[Records from a data source]
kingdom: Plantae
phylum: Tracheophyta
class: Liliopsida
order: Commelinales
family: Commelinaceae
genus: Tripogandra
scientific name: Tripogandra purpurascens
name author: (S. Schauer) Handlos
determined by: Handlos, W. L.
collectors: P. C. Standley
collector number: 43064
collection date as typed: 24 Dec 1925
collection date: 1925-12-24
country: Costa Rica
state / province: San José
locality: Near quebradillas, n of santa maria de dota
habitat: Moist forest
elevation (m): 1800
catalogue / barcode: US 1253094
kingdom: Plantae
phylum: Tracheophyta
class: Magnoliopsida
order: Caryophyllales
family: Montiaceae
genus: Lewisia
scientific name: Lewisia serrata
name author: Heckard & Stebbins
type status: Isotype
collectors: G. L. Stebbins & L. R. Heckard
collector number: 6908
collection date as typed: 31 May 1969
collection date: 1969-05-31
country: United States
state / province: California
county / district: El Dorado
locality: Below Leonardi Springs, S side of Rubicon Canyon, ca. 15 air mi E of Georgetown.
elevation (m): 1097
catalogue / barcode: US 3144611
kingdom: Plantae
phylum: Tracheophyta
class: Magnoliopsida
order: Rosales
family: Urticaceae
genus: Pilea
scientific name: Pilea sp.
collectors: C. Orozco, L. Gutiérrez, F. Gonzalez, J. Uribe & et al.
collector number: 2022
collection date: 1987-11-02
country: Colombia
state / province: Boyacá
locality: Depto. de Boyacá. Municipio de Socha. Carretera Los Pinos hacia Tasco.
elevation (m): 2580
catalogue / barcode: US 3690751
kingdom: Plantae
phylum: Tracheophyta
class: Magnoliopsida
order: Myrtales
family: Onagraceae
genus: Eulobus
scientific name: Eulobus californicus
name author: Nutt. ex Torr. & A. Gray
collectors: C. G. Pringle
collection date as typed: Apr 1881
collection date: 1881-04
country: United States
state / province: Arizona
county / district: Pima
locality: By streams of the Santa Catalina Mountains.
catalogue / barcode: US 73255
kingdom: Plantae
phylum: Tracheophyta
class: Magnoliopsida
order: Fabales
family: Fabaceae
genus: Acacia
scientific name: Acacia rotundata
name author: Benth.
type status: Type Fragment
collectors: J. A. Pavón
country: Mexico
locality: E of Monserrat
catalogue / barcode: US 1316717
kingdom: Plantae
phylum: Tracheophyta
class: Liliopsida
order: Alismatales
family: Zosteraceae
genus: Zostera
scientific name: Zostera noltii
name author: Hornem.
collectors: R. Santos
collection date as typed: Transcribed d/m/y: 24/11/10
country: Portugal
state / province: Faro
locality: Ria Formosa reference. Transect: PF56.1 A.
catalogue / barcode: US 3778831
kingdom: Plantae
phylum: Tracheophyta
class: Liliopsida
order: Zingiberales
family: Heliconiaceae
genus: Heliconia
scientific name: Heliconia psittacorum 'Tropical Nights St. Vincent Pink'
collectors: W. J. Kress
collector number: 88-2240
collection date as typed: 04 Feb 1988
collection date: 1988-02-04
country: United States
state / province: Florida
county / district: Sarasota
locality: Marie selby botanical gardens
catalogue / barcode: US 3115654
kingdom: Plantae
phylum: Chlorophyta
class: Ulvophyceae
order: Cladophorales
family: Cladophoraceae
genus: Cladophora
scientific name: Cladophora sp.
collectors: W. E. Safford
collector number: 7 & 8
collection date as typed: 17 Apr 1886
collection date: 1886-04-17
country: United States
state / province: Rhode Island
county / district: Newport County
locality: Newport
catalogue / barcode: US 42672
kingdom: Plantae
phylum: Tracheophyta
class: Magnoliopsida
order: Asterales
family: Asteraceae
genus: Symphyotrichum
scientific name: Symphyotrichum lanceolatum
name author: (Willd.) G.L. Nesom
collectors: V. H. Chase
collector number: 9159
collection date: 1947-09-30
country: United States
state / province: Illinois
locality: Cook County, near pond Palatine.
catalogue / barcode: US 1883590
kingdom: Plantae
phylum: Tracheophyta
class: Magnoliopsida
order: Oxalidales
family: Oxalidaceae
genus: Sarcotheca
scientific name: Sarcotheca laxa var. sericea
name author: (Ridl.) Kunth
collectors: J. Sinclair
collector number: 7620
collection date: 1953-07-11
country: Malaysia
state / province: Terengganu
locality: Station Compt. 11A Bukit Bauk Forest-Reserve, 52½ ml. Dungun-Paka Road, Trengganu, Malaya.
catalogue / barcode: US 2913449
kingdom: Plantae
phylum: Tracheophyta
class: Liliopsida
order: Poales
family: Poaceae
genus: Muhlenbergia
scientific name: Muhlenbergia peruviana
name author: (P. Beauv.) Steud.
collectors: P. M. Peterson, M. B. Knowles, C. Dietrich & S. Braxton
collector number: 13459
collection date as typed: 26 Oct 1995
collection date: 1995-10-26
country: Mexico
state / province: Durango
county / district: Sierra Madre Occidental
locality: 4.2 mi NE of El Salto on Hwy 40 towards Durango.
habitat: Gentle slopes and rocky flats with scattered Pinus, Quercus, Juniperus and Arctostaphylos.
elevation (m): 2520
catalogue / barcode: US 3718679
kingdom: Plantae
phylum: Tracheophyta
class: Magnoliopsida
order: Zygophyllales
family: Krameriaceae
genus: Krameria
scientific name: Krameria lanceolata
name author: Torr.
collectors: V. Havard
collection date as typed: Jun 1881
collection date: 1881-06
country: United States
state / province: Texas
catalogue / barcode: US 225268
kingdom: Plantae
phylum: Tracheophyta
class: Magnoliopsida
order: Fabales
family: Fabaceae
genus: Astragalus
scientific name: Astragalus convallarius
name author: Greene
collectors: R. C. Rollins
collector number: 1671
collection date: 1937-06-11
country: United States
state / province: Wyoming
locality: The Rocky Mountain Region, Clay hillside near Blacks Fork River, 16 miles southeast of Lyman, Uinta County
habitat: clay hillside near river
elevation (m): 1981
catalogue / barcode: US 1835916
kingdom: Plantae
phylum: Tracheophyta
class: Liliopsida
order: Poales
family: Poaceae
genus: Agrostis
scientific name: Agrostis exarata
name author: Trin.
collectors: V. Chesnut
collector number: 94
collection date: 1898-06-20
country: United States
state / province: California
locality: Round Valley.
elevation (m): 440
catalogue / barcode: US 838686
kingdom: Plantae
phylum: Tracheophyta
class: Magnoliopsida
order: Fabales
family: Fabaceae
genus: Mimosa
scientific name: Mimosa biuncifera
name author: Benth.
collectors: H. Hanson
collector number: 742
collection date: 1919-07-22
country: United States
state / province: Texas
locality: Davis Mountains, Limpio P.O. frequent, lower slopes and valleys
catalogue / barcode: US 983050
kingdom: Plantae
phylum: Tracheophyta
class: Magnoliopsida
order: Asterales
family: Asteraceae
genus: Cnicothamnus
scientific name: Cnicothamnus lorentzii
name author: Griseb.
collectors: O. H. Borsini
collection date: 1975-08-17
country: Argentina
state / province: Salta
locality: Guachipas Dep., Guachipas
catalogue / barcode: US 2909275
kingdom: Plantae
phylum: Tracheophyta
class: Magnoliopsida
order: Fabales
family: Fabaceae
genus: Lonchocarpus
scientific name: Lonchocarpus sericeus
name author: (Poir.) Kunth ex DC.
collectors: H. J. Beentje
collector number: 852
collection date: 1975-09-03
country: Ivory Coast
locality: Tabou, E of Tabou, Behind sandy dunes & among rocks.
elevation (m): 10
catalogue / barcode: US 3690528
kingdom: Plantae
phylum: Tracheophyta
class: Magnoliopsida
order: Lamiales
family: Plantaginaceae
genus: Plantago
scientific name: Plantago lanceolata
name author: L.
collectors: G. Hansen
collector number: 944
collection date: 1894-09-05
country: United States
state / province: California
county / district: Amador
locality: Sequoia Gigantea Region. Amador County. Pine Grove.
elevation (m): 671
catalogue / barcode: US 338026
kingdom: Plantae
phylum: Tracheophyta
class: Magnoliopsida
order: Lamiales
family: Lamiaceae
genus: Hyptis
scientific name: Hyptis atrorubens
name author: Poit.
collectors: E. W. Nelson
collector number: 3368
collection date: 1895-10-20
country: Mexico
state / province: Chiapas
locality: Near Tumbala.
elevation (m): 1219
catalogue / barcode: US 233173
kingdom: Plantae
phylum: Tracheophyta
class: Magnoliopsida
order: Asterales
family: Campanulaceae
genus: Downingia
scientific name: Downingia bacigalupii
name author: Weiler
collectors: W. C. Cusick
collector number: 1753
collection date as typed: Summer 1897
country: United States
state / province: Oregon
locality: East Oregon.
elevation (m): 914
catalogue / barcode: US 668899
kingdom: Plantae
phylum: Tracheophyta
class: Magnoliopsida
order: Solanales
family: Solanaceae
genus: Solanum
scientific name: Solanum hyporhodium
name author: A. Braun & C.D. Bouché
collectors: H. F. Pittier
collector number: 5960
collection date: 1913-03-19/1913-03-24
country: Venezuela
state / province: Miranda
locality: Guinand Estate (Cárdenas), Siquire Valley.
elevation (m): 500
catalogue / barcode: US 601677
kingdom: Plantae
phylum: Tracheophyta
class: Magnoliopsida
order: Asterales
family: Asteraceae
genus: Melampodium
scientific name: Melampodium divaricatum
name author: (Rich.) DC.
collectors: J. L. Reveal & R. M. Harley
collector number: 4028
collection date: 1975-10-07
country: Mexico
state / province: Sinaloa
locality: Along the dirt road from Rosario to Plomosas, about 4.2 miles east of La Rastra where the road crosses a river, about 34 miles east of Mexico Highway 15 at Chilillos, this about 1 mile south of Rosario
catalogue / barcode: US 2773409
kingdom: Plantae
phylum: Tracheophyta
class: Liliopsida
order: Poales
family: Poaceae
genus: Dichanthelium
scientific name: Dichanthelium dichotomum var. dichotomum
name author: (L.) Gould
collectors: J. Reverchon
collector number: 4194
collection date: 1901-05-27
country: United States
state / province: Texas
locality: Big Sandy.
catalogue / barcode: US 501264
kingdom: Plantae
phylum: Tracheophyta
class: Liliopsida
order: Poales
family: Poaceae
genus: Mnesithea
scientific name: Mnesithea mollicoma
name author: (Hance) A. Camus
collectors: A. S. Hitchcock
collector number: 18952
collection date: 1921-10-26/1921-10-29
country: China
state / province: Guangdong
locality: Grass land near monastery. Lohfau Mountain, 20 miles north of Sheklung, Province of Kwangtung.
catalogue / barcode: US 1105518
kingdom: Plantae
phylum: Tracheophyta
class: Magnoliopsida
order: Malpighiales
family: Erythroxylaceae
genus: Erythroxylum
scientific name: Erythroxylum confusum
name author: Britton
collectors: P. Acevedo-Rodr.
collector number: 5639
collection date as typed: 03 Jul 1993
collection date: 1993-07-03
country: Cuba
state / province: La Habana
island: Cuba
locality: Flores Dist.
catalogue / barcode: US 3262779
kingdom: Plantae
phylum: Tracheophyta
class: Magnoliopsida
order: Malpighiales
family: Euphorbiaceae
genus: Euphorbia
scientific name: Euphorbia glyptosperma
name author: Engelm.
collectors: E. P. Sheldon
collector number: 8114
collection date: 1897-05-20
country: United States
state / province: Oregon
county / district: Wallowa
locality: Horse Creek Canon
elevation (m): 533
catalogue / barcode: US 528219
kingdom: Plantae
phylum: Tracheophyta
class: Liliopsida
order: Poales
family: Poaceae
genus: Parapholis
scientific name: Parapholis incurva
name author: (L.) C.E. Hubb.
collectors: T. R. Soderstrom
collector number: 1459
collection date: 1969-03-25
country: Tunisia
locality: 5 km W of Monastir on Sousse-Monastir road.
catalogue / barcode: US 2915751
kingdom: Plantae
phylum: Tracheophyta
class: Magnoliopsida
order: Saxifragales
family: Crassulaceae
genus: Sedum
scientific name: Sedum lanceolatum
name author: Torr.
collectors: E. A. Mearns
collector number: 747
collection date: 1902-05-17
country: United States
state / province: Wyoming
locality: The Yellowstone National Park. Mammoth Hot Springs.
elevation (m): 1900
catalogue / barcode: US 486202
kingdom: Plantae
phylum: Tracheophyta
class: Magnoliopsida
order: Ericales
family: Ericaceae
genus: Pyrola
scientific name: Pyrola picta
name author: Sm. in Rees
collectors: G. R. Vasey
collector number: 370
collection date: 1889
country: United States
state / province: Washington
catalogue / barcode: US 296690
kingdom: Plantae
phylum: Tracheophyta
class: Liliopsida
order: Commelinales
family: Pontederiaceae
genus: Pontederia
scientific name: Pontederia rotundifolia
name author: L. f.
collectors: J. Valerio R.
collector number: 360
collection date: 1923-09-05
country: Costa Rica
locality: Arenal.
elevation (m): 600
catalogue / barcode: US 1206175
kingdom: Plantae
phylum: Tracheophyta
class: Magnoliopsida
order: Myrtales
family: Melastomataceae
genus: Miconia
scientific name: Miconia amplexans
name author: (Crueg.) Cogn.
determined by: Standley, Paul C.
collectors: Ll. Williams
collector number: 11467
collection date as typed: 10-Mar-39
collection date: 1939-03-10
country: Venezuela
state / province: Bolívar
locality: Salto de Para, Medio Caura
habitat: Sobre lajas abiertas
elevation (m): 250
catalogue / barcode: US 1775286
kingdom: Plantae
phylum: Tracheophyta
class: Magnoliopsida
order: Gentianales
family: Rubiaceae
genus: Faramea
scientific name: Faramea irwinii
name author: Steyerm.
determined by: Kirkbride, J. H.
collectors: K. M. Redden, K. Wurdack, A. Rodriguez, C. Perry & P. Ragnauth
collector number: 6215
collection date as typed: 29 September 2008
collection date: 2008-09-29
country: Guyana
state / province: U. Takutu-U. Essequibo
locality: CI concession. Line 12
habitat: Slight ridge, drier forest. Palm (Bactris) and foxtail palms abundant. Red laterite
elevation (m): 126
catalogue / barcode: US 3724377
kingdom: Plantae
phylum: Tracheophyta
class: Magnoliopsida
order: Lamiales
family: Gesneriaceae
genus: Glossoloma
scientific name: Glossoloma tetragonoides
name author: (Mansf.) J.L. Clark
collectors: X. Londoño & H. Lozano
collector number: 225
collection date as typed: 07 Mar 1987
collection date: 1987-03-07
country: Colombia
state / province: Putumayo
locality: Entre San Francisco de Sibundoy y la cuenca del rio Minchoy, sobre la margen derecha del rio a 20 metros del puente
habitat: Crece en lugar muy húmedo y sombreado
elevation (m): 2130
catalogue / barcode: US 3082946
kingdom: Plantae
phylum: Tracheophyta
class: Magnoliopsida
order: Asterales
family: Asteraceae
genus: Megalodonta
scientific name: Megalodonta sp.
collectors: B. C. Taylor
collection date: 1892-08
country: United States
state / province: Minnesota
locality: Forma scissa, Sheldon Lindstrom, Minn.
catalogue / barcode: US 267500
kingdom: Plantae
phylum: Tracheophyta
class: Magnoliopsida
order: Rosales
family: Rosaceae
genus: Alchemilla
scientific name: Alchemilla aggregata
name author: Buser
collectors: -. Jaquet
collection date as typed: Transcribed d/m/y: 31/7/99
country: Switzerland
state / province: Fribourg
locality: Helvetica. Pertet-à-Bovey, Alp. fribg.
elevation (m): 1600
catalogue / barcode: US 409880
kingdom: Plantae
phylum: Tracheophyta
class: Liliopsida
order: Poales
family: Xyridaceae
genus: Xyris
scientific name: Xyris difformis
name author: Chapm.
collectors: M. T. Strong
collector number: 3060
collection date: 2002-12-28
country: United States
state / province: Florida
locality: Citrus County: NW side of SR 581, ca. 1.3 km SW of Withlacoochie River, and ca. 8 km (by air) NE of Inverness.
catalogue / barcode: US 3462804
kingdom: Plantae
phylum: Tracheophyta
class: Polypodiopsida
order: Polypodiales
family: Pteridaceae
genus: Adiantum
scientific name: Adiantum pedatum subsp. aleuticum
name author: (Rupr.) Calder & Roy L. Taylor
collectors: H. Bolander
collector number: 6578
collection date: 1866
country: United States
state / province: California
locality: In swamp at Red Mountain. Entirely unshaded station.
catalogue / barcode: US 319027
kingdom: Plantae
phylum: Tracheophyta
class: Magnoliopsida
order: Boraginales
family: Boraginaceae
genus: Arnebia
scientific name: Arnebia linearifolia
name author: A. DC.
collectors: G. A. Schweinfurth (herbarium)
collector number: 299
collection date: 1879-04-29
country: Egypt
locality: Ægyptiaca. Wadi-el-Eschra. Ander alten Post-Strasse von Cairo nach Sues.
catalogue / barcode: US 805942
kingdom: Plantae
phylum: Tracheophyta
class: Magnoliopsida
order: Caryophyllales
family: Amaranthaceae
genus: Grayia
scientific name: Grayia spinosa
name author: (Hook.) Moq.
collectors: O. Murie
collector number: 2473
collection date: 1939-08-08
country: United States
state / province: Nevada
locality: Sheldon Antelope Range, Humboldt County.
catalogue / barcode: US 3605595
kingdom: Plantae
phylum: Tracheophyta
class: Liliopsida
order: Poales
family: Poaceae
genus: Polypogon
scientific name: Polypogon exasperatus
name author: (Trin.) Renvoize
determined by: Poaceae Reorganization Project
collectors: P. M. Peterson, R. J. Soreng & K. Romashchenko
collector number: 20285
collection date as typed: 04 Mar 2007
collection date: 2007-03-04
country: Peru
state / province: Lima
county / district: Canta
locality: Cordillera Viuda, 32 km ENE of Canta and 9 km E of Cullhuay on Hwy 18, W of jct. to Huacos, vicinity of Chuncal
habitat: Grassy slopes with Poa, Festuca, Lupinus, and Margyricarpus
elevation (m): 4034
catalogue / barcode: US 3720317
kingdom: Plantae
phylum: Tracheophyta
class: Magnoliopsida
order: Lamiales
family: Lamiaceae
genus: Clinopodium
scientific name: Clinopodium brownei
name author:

_PROBLEM TO SOLVE_
Can you find every line in the material above that contains the word "district" and copy each of those lines?

_ANSWER TO THE PROBLEM_
county / district: El Dorado
county / district: Pima
county / district: Sarasota
county / district: Newport County
county / district: Sierra Madre Occidental
county / district: Amador
county / district: Wallowa
county / district: Canta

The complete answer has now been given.